TENTANG HAKEKAT ILMU

Pernahkah anda melihat patung yang termasyhur dari Auguste Rodin: seorang mahasiswa yang sedang tekun berpikir ? Dialah lambang kemanusiaan kita, Homo sapiens, mahluk yang berpikir. Setiap hidupnya, sejak dia lahir sampai masuk liang lahat, dia tak pernah berhenti berpikir. Hampir tak ada masalah yang menyangkut peri kehidupan yang terlepas dari jangkauan pikirannya, dari soal paling remeh sampai soal paling asasi, dari pertanyaan yang menyangkut sarapan pagi sampai soal persoalan surga dan neraka di akhir nanti. Berpikir itulah yang mencirikan hakekat manusia dan karena berpikirlah dia menjadi manusia.

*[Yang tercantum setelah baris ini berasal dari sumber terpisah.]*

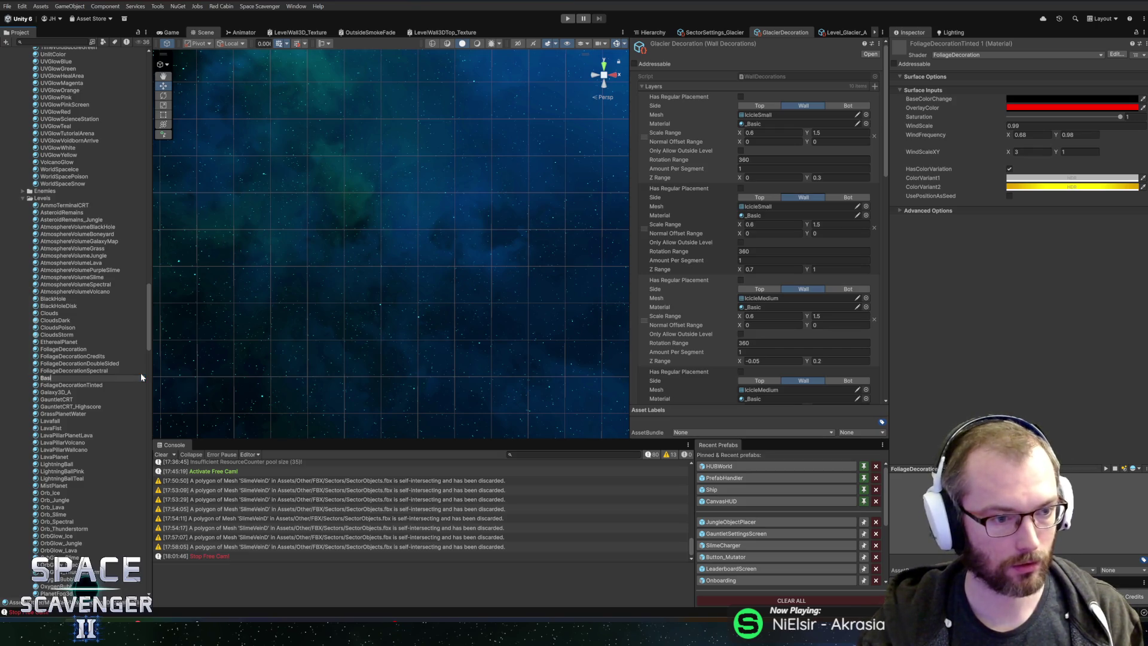
pyautogui.press('BackSpace')
pyautogui.press('BackSpace')
pyautogui.press('BackSpace')
pyautogui.write('DecorationTinted')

Berpikir pada dasarnya merupakan sebuah proses yang membuahkan pengetahuan. Proses ini merupakan serangkaian gerak pemikiran dalam mengikuti jalan pemikiran tertentu yang akhirnya sampai pada sebuah kesimpulan yang berupa pengetahuan. Gerak pemikiran ini dalam kegiatannya mempergunakan lambang yang merupakan abstraksi dari objek yang mana objek-objek kehidupan yang kongkret dinyatakan dengan kata-kata. Dapat dibayangkan betapa sukarnya proses berpikir tersebut tanpa adanya lambang-lambang yang mengabstraksikan berbagai gejala kehidupan. Matematika yang merupakan serangkaian lambang yang pada hakikatnya mempunyai fungsi yang same dengan bahasa. Sejak seorang bayi mulai bisa berkata-kata, orang tuanya mulai mengajarkan bahasa, dan setelah anak itu cukup usia maka mulailah dia diajarkan berhitung. Yang pertama merupakan bahasa verbal dan yang kedua merupakan bahasa yang mempergunakan angka. Mempergunakan kedua bahasa itulah dia mulai berkomunikasi dengan lingkungannya. Setelah anak itu berumur enam atau tujuh tahun maka dia pun memasuki sekolah untuk mempelajari bahasa tertulis. Disana anak itu mulai diperkenalkan kepada proses kegiatan berpikir secara formal; suatu kegiatan yang untuk selanjutnya takkan pernah berhenti sampai akhir hayatnya.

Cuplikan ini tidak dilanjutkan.